Like our first-generation Seamless Cloning and Assembly Kits, the GeneArt™ Seamless PLUS Cloning and Assembly Kits are Complete kit for simultaneous directional cloning of 1 to 4 PCR fragments consisting of any sequence into any linearized vector in a single room temperature reaction of 30 minutes or less. However, the advantages of Seamless PLUS over previous kits are as follows:

•Improved efficiency:Pre-clones can be selected for large fragments to increase cloning efficiency
• < b>Larger Constructs:Create constructs up to 40 kb
• Versatility: High capacity for replication in most Gram-negative bacteria , a wide range of conjugation vectors

The above improvements are combined with these key benefits shared by all GeneArt™ Seamless Cloning and Assembly Kits:

•Quick and Easy — Clone up to 4 DNA fragments (containing the sequences of your choice) simultaneously in a single vector; no restriction enzymes, ligation or recombination sites required
• Precise and efficient — Designed to keep you Ability to clone the fragments you need, in the direction you need, at the site you need, and get up to 90% correct clones, with no extra sequence left behind
• Free Tools — Design your final construct and DNA in silico using our free web tool that walks you step-by-step through your plan Oligonucleotides
• Vector Flexibility — Use our linear vectors or your choice of vectors
• Multiple Applications — Quickly combine, add, Remove or swap DNA fragments to simplify many synthetic biology and molecular biology techniques

For cloning of more than 4 DNA fragments or where the final molecule is larger than 110 Kb, consider using GeneArt™ high-order genetic assembly system.
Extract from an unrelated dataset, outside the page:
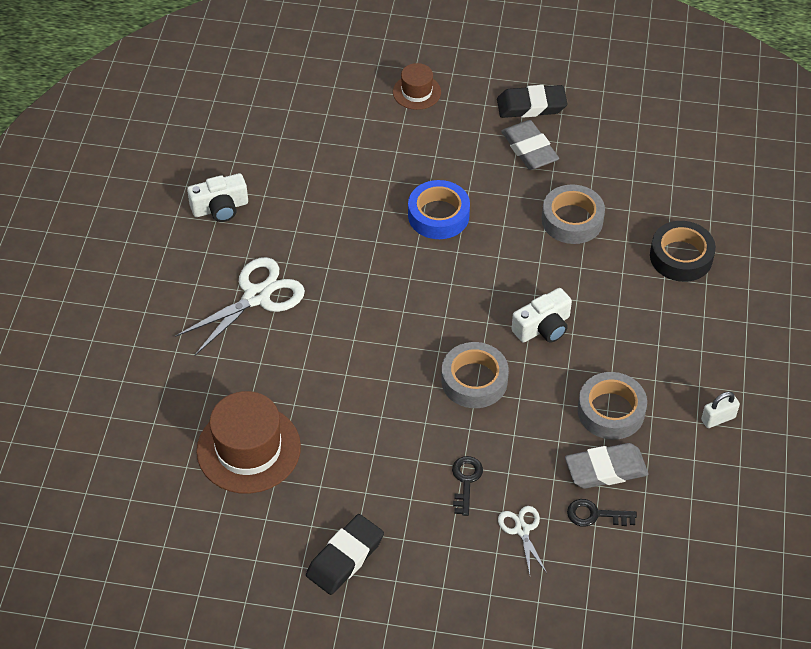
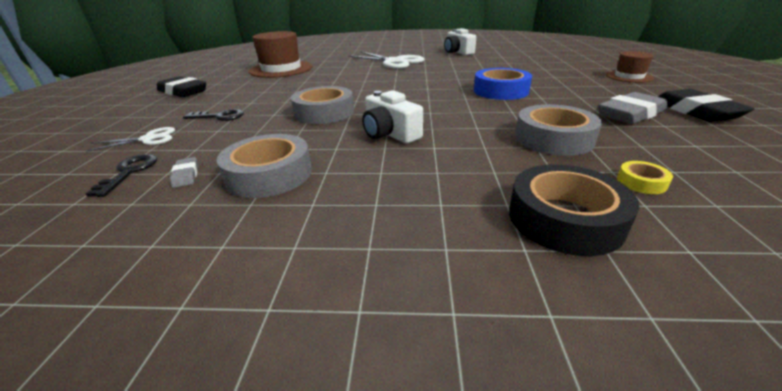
camera: 85 degrees right, 20 degrees down
grey eraser [565,443,649,489] -> grey eraser [170,157,198,188], size x0.47
white padlock [701,392,740,428] -> none
none -> yellow tape [617,161,673,194]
Easy and fast clone creation
GeneArt™ Seamless PLUS cloning is a simple two-step process that includes in vitro assembly and subsequent transformation into One Shot™ DH10B™ T1R SA Process for Competent E. coli. The kit uses a proprietary enzyme/buffer mixture to assemble DNA fragments with shared end homology, with no extra sequence or traces in the final construct ("seamless"). Terminal homology is easily incorporated through PCR amplification using custom DNA oligonucleotides (designed through our free web tools).

Efficient, flexible and precise cloning
When using the GeneArt™ Seamless PLUS Cloning and Assembly Kit, the main factor affecting cloning efficiency is DNA fragment size (100 bp to 10 Kb), total final molecular size (≤ 40 Kb), and the quality and specificity of each fragment.
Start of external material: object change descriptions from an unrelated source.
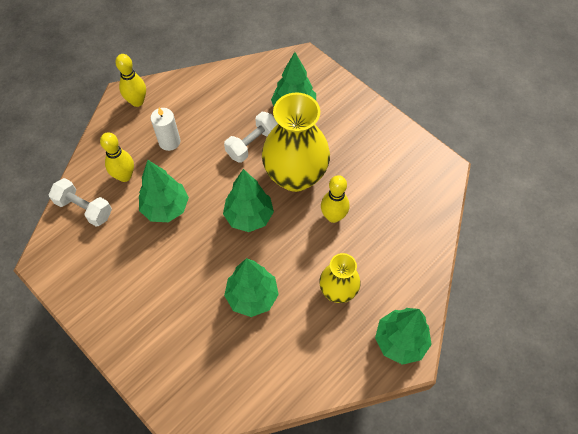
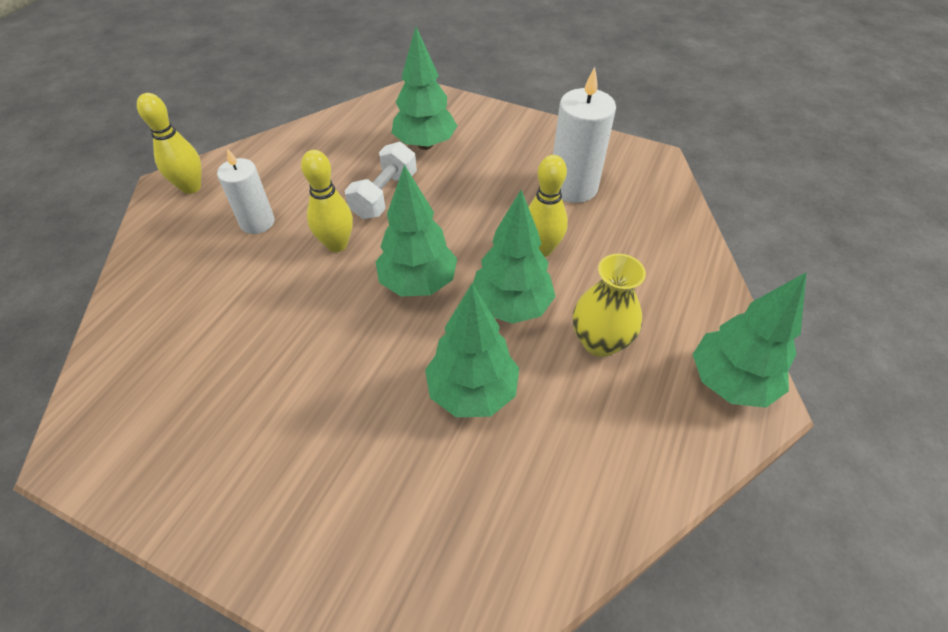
camera: 20 degrees left, 10 degrees down
white dumbbell [49,178,112,227] -> none
yellow bowling pin [100,132,134,182] -> yellow bowling pin moved to [301,150,353,252]
green tree [139,160,189,222] -> green tree moved to [473,190,556,324]
yellow vase [262,92,330,192] -> none
none -> white candle [553,67,616,203]

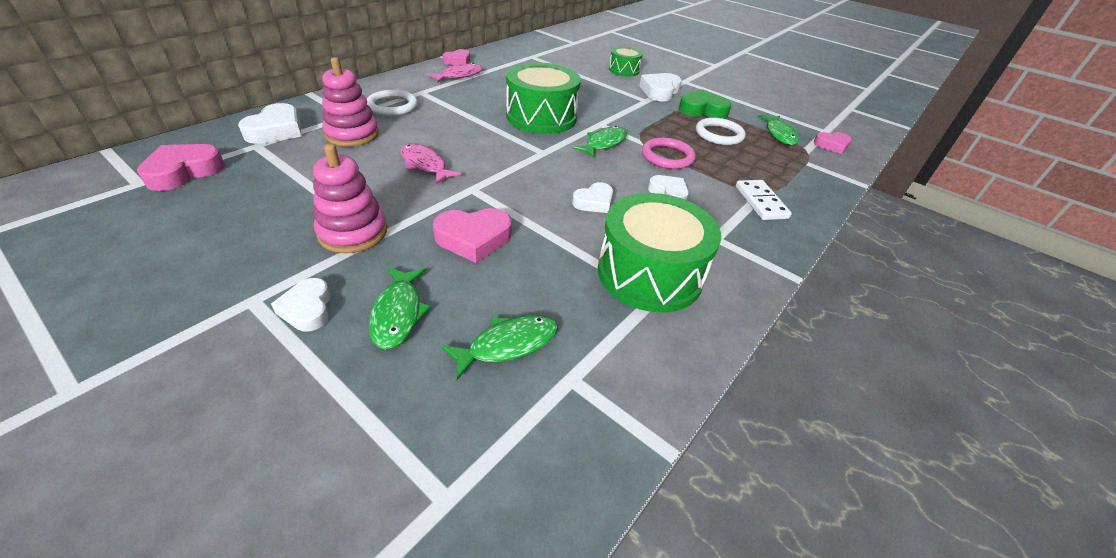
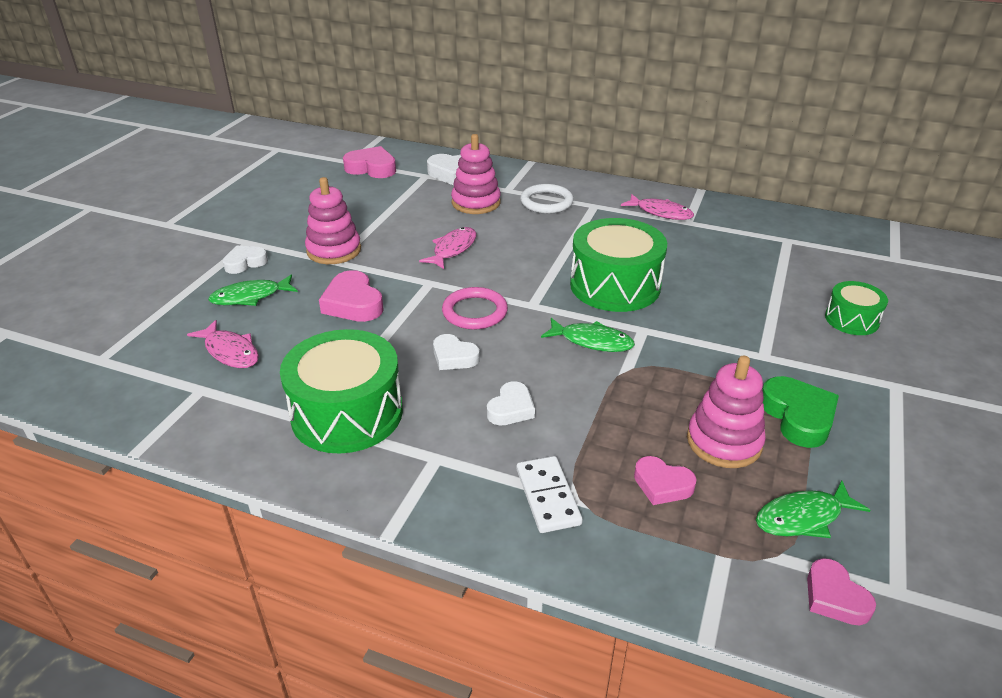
camera: 75 degrees right, 5 degrees down
green fish [441,315,558,380] -> pink fish [187,320,259,368]
pink heart [442,49,470,65] -> pink heart moved to [634,456,696,505]
white heart [639,73,682,102] -> none
pink ring [642,137,696,169] -> pink ring moved to [442,287,508,330]
white ring [696,118,746,145] -> pink stacking toy [687,356,766,468]
white domino [736,180,792,220] -> white domino turned 75 degrees counterclockwise [517,456,583,533]

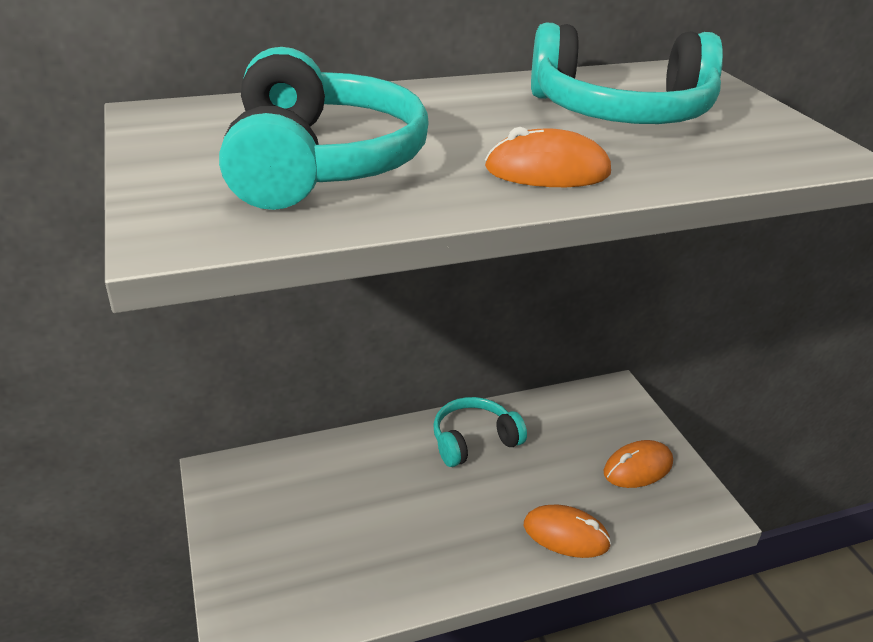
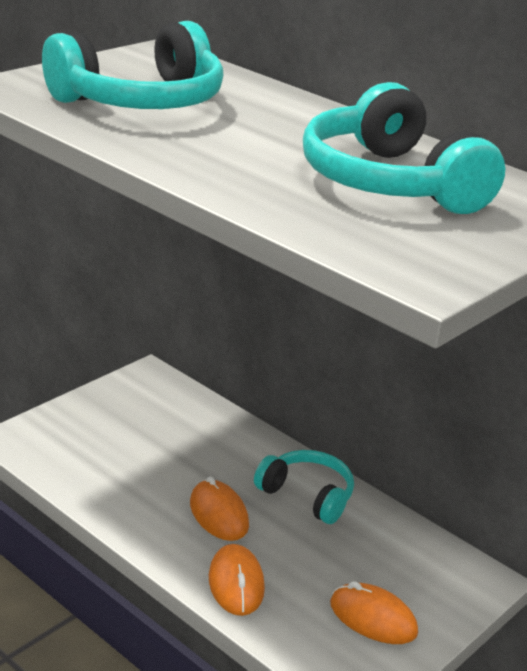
camera: 60 degrees right, 5 degrees down
orange mouse [485,127,611,187] -> orange mouse moved to [190,476,249,541]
Typical cloning efficiency for different number of fragments:

• For 4 fragments (5 Kb each), >95%
• For 4 fragments (10 Kb each), > ;90%

The success of cloning is independent of the insert sequence and vector type. You can design and add almost any desired sequence or sequence combination to any plasmid, as long as the plasmid can pass the restriction digestion Enzymatic digestion or PCR for linearization. The circular clone obtained from the reaction contains only your original vector sequence, insert, and specified homology, with no extraneous nucleotide insertions.

In silico Design Support
A critical step in GeneArt™ Seamless PLUS cloning is the correct design of fragments and oligonucleotides with appropriate homology and spacing, to help ensure successful cloning assembly. We offer a free online tool (GeneArt™ Design Tool for seamless or high-order assembly and mutation) to Helps you design experiments through computer simulations. The tool checks experimental design for compatibility with product specifications, designs DNA oligonucleotides with end homology for PCR amplification of different elements for cloning, and shows the user a graphical representation of the vector and its interaction with Vector NTI™ Downloadable annotated sequences in software-compatible GenBank format.

Applications
GeneArt™ Seamless PLUS Cloning and Assembly Kits are designed for cloning and DNA assembly in a variety of molecular and synthetic biology applications and beyond. . The product can be used to create modular expression vectors with interchangeable parts and can be used to perform a variety of tasks that might otherwise involve multiple steps. Use kits to construct fusion proteins; delete, replace, or add DNA elements such as restriction sites in existing vectors; and perform a variety of other techniques that require manipulation of genetic sequences.